Earlier this year, some 20 former and incumbent high-level officials from the same region got together at a restaurant in a hotel in Seoul. They all hailed from Daegu, the bastion of conservative forces in Korea and birthplace of President Park Geun-hye. Kim Ki-choon, the chief of staff, Park Joon-woo, the presidential secretary for political affairs, and other key figures in the Park administration were invited to the dinner. While the attendees made plain their hopes for success for the current administration, they also lamented that people from their region were neglected in promotions and appointments when, arguably, they made the biggest contribution to the president’s election victory. They asked for improvements in the infrastructure of the region, which is among the poorest in the country, and bigger budgets for regional development.

It is interesting that those who are from the president’s hometown say they suffer from “reverse discrimination.” It’s a total contrast to the Lee Myungbak administration, in which people from Lee’s hometown, Pohang, landed key positions. It is a symbol of President Park’s extreme wariness of being accused of having personal interests in personnel decisions.

However, you can find problems anywhere if you look hard enough. While the president is determined to focus on national interests, bureaucrats and politicians are busy seeking their own place at the feeding trough. Leadership positions at public financial institutions and associations have now become spoils sought by former Finance Ministry alums. Experienced CEOs and financial specialists from the outside are never even considered. When bureaucrats, who are accustomed to following orders from above, monopolize core positions in key financial positions, can we ever dream of an era of creativity and innovation? Hardly. Not when back-scratching is all that counts.

Korea’s shameful 81st place among 148 countries in financial competitiveness, as judged by the World Economic Forum, is a direct outcome of bureaucracy undermining the president’s desire for a more creative economy. Former officials from the Ministry of Trade, Industry and Energy, the Ministry of Education, the Board of Audit and Inspection and the Ministry of Land, Infrastructure and Transport also dominate positions at many government-owned financial organizations. They should be put out to pasture instead.

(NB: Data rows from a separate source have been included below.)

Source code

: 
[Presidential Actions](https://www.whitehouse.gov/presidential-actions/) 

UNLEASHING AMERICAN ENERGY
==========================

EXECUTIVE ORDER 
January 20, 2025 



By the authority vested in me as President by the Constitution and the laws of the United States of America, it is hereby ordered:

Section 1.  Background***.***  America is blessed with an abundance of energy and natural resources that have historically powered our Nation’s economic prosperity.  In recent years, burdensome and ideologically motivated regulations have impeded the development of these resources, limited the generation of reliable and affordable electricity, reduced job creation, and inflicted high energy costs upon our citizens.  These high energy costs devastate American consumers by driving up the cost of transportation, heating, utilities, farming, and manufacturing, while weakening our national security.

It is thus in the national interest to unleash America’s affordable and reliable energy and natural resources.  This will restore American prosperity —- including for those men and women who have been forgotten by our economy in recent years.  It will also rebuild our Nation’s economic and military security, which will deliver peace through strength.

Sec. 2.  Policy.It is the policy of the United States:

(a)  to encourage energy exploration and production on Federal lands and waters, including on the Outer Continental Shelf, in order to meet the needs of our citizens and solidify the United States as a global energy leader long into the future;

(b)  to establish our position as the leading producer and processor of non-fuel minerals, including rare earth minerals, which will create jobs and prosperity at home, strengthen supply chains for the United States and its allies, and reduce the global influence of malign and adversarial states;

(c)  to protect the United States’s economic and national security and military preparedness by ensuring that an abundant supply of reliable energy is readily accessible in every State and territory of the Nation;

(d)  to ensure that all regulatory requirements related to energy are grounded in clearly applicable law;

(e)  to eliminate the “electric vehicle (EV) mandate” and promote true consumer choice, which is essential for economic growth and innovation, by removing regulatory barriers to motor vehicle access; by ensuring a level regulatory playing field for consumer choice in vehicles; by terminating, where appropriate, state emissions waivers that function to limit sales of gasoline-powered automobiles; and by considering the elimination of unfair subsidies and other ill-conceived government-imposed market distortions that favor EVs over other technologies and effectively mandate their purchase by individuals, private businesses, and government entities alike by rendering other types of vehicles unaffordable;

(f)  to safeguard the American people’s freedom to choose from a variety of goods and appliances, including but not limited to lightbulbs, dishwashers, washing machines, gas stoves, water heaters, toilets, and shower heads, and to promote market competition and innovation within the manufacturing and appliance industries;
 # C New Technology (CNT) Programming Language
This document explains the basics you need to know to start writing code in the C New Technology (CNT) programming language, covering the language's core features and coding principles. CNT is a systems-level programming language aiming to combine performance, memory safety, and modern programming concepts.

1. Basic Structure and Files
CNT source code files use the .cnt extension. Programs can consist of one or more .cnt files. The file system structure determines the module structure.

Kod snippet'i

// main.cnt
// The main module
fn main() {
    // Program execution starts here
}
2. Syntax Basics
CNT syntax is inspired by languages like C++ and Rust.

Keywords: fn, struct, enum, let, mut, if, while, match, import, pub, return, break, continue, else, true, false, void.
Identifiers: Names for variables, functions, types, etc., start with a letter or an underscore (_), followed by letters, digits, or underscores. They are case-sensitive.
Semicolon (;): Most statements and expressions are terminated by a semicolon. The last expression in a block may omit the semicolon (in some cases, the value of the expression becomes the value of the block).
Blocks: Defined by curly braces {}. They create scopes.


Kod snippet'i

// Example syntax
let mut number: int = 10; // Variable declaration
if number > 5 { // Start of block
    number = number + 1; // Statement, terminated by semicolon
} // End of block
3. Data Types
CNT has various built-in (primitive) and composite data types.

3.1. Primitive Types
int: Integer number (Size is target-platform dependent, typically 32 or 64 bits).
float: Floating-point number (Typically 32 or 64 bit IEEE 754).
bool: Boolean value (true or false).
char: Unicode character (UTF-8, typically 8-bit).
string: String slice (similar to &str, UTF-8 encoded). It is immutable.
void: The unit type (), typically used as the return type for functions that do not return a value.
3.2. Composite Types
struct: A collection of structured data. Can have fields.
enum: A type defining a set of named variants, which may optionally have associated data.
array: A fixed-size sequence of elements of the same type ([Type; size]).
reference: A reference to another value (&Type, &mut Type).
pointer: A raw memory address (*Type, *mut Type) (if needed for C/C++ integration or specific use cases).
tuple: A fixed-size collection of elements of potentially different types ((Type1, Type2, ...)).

Appointments at public corporations go the same way — to the wrong people. President Park made a pledge right after being elected last year to cut back on such “parachute” appointments, but they have increased. A Supreme Council member of the ruling party openly asked the deputy prime minister for the economy to consider heads of the party’ local councils for appointments. The officials in this administration are ready to entrust unqualified and unprofessional figures with the job of public corporation reform. It is pathetic that the government claims to be fixing any problem with parachute appointees.